Market Update: Thur, July 11, 2019 | LPL Financial Research


Daily Insights

Dovish Fed comments support global equity markets. Federal Reserve (Fed) Chair Jerome Powell’s testimony to Congress yesterday and the release of the minutes from the Fed’s June policy meeting confirmed that the Fed is eyeing a potential rate cut in July to insulate the economy against shocks from trade and slowing global growth. U.S. equities rose, short-term Treasury yields fell along with the dollar, and gold caught a bid in response. Global markets have followed through overnight, and U.S. stocks are poised to gain in early trading.

3,000! Powell’s dovish testimony comments propelled the S&P 500 Index as high as 3,002.98 in yesterday’s trading, the first time the index has broken the 3,000 threshold intraday. It took the S&P 500 almost five years to reach this milestone after crossing 2,000 for the first time in August 2014. Coincidentally, our S&P 500 fair value target is also 3,000, so U.S. stocks could be ripe for near-term volatility. Given we don’t see an impending recession, we would use a pullback as an opportunity for suitable investors to rebalance portfolios, with a tilt toward value, cyclicals, and emerging markets in suitable strategies.

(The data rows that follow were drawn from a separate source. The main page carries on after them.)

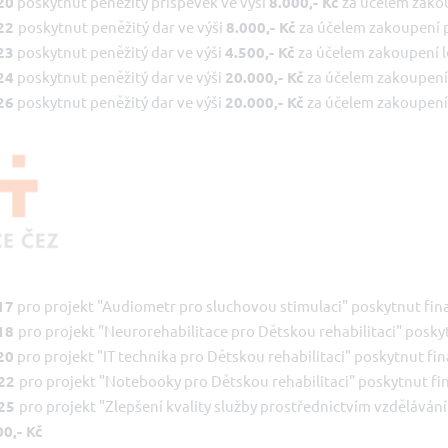
20
poskytnut peněžitý příspěvek ve výši
8.000,- Kč
za účelem zako
22
poskytnut peněžitý dar ve výši
8.000,- Kč
za účelem zakoupení
23
poskytnut peněžitý dar ve výši
4.500,- Kč
za účelem zakoupení 
24
poskytnut peněžitý dar ve výši
20.000,- Kč
za účelem zakoupení
26
poskytnut peněžitý dar ve výši
20.000,- Kč
za účelem zakoupení
17
pro projekt "Audiometr pro sluchovou stimulaci" poskytnut fina
18
pro projekt "Neurorehabilitace pro Dětskou rehabilitaci" poskyt
20
pro projekt "IT technika pro Dětskou rehabilitaci" poskytnut fi
22
pro projekt "Notebooky pro Dětskou rehabilitaci" poskytnut fi
25
pro projekt "Zlepšení kvality služby prostřednictvím vzdělává
0,- Kč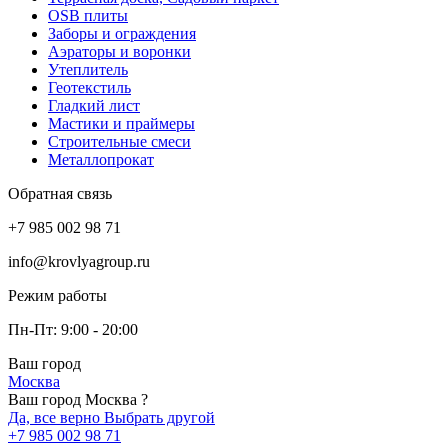
OSB плиты
Заборы и ограждения
Аэраторы и воронки
Утеплитель
Геотекстиль
Гладкий лист
Мастики и праймеры
Строительные смеси
Металлопрокат
Обратная связь
+7 985 002 98 71
info@krovlyagroup.ru
Режим работы
Пн-Пт: 9:00 - 20:00
Ваш город
Москва
Ваш город Москва ?
Да, все верно
Выбрать другой
+7 985 002 98 71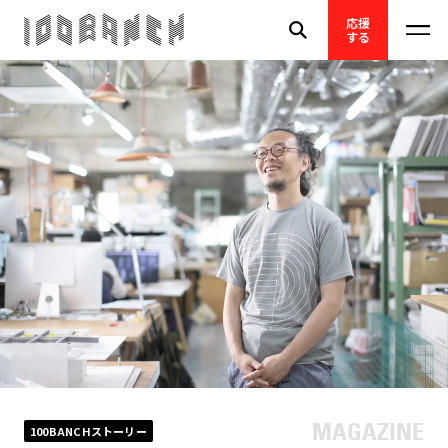
応援
する
100BANCHストーリー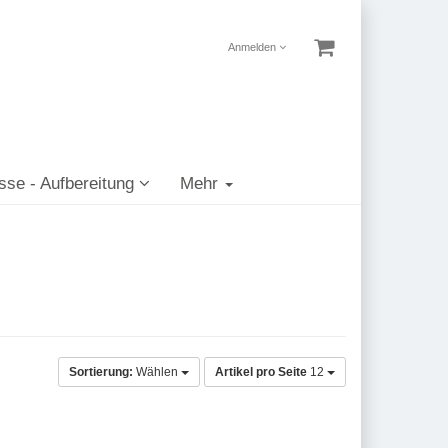
Anmelden
sse - Aufbereitung
Mehr
n
Sortierung:
Wählen
Artikel pro Seite
12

Developed international economies start to stabilize. The OECD’s Composite Leading Indicators (CLI) are signaling expectations of weaker growth momentum for the U.S. compared to other developed international economies, but much of the difference is simply a matter of current growth rates. U.S. growth remains above trend for now, while international economies have already slowed substantially. Nevertheless, slowing U.S. growth momentum may be reflected over time in a somewhat weaker dollar and some potential rotation to international investments. We remain concerned about structural impediments to growth in developed international economies. We still favor the United States, and prefer emerging markets for international exposure.

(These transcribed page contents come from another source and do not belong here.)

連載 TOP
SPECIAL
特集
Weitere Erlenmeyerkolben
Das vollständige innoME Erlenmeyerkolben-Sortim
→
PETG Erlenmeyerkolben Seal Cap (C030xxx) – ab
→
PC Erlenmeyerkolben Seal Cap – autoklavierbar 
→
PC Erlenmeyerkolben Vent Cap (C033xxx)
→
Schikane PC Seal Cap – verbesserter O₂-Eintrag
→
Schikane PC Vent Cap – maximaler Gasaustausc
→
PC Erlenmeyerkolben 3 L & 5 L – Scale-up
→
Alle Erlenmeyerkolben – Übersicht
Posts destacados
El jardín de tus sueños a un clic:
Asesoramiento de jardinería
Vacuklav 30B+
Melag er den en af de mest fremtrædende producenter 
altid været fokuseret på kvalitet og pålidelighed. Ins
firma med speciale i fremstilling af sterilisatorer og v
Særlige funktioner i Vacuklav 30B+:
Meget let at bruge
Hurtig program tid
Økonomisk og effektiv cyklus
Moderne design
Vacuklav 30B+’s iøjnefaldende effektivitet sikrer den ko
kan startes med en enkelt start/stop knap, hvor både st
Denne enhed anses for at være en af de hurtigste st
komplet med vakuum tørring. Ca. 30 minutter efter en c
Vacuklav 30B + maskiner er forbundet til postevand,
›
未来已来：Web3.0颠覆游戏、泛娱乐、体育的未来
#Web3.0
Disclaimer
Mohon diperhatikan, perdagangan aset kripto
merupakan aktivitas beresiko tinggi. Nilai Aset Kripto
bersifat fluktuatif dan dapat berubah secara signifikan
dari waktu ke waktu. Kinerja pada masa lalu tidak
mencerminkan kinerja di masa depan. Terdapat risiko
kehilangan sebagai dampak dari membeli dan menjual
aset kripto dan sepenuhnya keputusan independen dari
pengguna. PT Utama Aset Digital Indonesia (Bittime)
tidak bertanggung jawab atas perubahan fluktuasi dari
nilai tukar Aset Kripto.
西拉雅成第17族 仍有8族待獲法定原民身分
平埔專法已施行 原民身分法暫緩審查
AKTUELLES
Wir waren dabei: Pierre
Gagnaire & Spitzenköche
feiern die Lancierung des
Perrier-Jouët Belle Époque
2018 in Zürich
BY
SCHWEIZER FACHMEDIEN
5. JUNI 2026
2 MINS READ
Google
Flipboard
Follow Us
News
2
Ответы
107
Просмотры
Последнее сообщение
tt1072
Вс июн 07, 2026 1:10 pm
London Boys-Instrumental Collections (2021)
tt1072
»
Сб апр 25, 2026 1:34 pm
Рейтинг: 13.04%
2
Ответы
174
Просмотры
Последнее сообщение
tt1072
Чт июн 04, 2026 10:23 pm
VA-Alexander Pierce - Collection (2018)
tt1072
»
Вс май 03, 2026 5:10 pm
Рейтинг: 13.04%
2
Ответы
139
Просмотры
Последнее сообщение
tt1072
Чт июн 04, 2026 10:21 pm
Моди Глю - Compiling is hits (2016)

Consumer inflation picks up. Consumer inflation is showing signs of life after slowing earlier this year. Year-over-year growth in the core Consumer Price Index (CPI), which excludes food and energy prices, rose to 2.1% in June. June’s CPI growth corresponds with core personal consumption expenditures (PCE) growth slightly below the Fed’s 2% target (based on the two gauges’ historical relationship). Slowing consumer inflation has strengthened the argument for a Fed rate cut, and June’s data show consumer inflation may still need a boost to hit Fed expectations.

A deep rate cut? Fed fund futures are pricing in a 25% chance of a 50 basis point (0.50%) rate cut this month, and the possibility of a deep rate cut was mentioned in Powell’s July 10 testimony to the House Financial Services Committee. The Fed has prepared investors for a July rate cut, but we’d be surprised to see a rate cut larger than 25 basis points (0.25%). We’ll outline the history of deep rate cuts in today’s LPL Research blog, and highlight why we think dramatic Fed action isn’t needed right now.